[Design files in text formats]
____
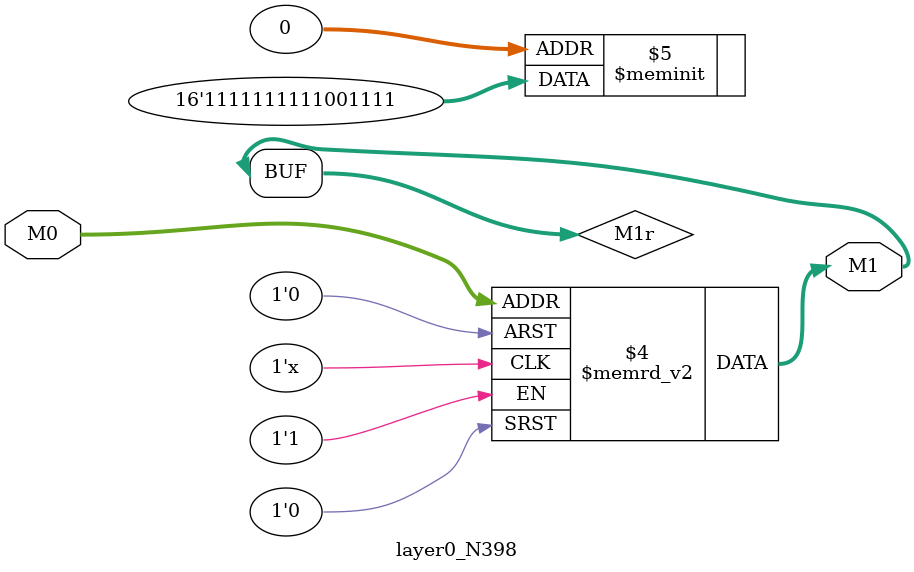
<source format=v>
module layer0_N398 ( input [2:0] M0, output [1:0] M1 );

	(*rom_style = "distributed" *) reg [1:0] M1r;
	assign M1 = M1r;
	always @ (M0) begin
		case (M0)
			3'b000: M1r = 2'b11;
			3'b100: M1r = 2'b11;
			3'b010: M1r = 2'b00;
			3'b110: M1r = 2'b11;
			3'b001: M1r = 2'b11;
			3'b101: M1r = 2'b11;
			3'b011: M1r = 2'b11;
			3'b111: M1r = 2'b11;

		endcase
	end
endmodule

</source>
____
EXERCISE GOAL >> Every line from the one containing "3'b101: M1r = 2'b11;" to the close of the records must be reproduced exactly. Include both ends and nothing more.

EXERCISE ANSWER >>
			3'b101: M1r = 2'b11;
			3'b011: M1r = 2'b11;
			3'b111: M1r = 2'b11;

		endcase
	end
endmodule

</source>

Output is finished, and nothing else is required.